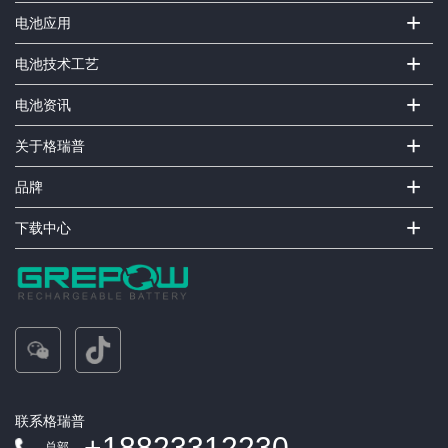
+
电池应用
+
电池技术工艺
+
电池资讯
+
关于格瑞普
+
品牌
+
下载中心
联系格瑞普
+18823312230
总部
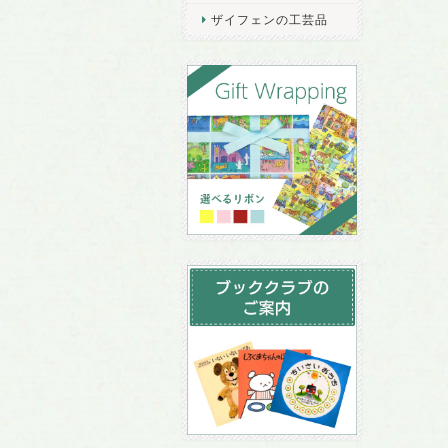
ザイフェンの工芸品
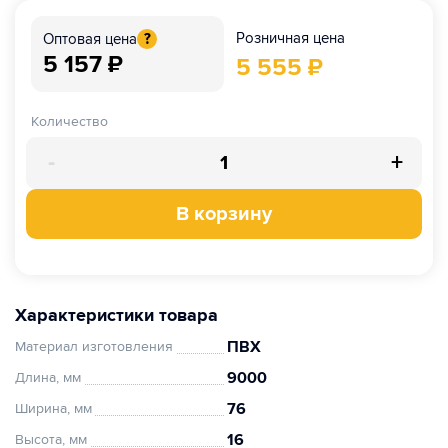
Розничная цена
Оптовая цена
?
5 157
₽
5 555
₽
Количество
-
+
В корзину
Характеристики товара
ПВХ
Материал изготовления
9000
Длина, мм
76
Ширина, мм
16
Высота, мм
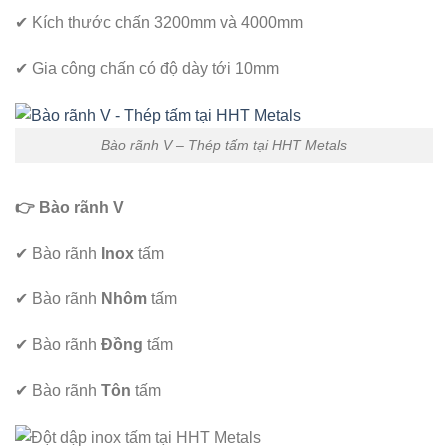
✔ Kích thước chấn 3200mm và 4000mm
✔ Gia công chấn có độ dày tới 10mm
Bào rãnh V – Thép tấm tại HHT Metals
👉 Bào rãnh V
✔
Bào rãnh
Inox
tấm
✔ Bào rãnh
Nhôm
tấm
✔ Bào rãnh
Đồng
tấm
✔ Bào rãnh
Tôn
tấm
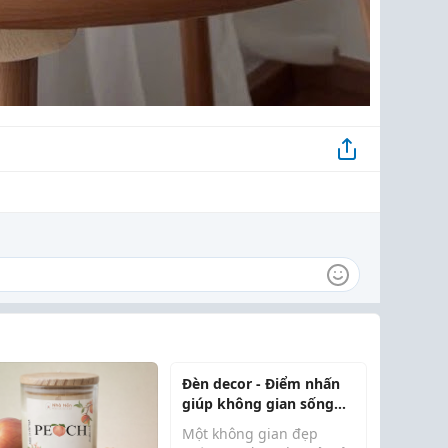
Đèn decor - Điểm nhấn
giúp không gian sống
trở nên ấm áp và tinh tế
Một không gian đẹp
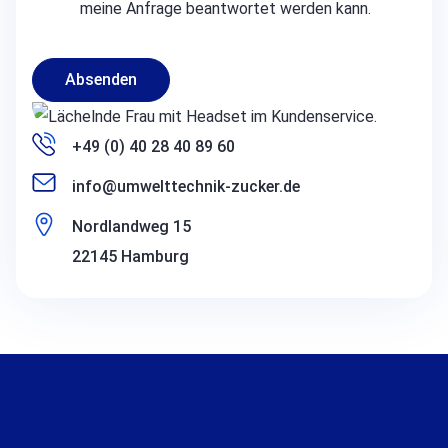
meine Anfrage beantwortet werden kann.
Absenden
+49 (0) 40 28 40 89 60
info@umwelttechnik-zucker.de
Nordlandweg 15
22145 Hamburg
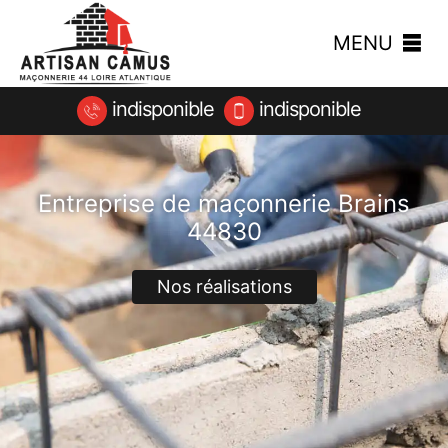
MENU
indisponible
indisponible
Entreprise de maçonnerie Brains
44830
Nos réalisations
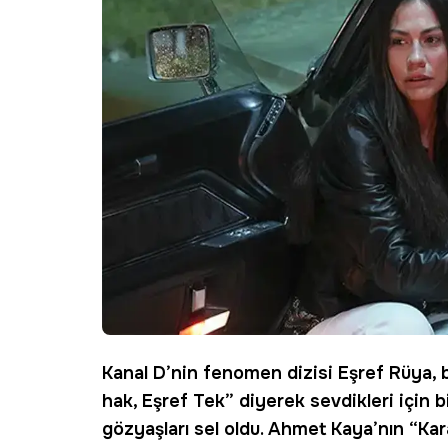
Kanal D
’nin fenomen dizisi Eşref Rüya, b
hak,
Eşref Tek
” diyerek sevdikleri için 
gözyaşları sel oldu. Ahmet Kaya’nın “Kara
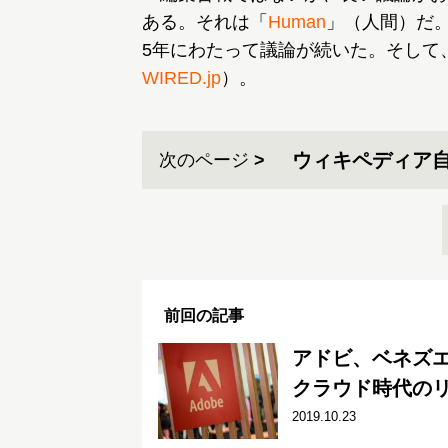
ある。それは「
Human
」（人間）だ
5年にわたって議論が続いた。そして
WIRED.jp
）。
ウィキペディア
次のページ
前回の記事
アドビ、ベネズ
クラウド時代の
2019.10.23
────────
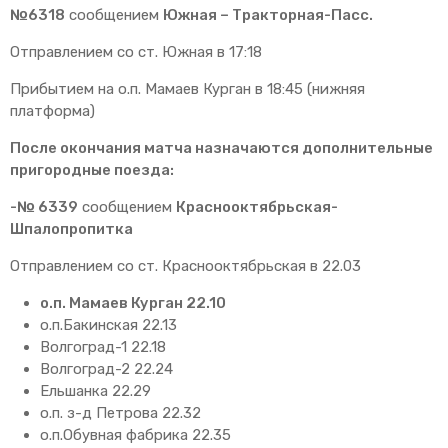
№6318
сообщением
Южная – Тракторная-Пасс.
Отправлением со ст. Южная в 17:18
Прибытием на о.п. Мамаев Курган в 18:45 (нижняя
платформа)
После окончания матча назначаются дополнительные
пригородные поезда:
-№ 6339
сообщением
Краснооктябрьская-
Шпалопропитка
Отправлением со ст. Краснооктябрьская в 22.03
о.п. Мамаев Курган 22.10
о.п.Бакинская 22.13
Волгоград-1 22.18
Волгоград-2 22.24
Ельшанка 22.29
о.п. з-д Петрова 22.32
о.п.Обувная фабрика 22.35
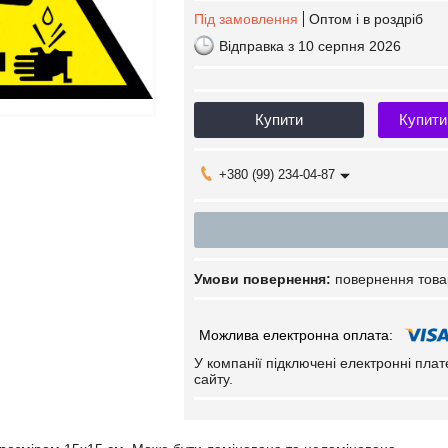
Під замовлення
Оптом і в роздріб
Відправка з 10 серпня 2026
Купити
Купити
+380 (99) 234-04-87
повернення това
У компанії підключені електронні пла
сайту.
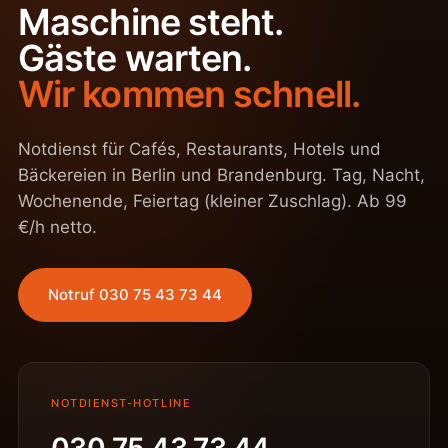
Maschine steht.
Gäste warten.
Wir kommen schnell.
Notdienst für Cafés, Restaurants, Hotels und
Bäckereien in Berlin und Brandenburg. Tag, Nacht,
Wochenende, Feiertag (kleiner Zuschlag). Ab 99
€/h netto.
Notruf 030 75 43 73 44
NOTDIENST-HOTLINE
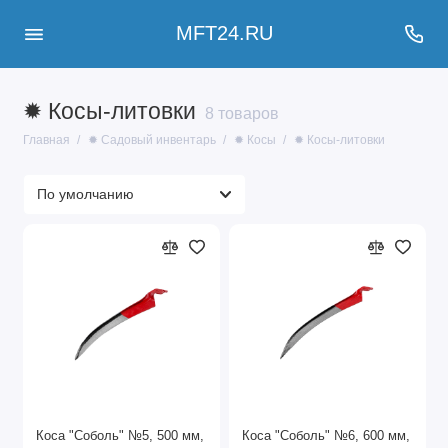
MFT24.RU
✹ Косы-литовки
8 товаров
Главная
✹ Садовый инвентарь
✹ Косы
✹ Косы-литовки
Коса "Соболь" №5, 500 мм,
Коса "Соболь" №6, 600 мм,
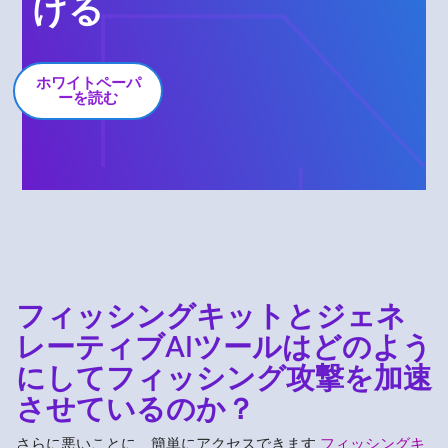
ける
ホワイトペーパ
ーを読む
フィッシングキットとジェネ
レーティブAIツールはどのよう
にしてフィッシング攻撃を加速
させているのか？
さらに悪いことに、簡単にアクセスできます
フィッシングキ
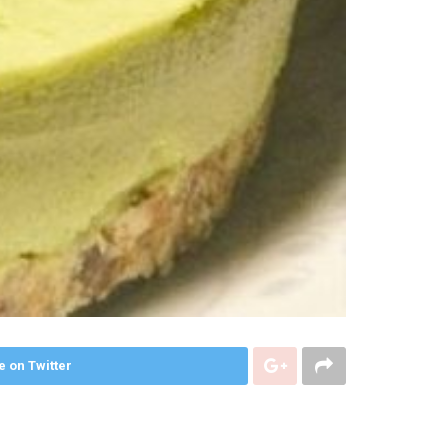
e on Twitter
────────
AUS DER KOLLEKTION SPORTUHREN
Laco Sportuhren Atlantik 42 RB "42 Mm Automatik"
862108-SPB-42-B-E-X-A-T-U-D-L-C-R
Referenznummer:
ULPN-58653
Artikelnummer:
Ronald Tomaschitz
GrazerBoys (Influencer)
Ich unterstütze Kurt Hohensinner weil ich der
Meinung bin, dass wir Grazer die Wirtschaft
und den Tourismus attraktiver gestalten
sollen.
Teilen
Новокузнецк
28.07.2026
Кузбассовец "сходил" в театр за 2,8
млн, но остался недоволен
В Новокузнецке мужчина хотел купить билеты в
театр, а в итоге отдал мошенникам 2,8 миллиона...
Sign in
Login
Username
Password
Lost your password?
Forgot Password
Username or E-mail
────────
▶ _Exercise goal_
In the data above, how many lines contain the word "Краснооктябрьская"? Only the number is wanted.

▶ _Reply to the exercise_
2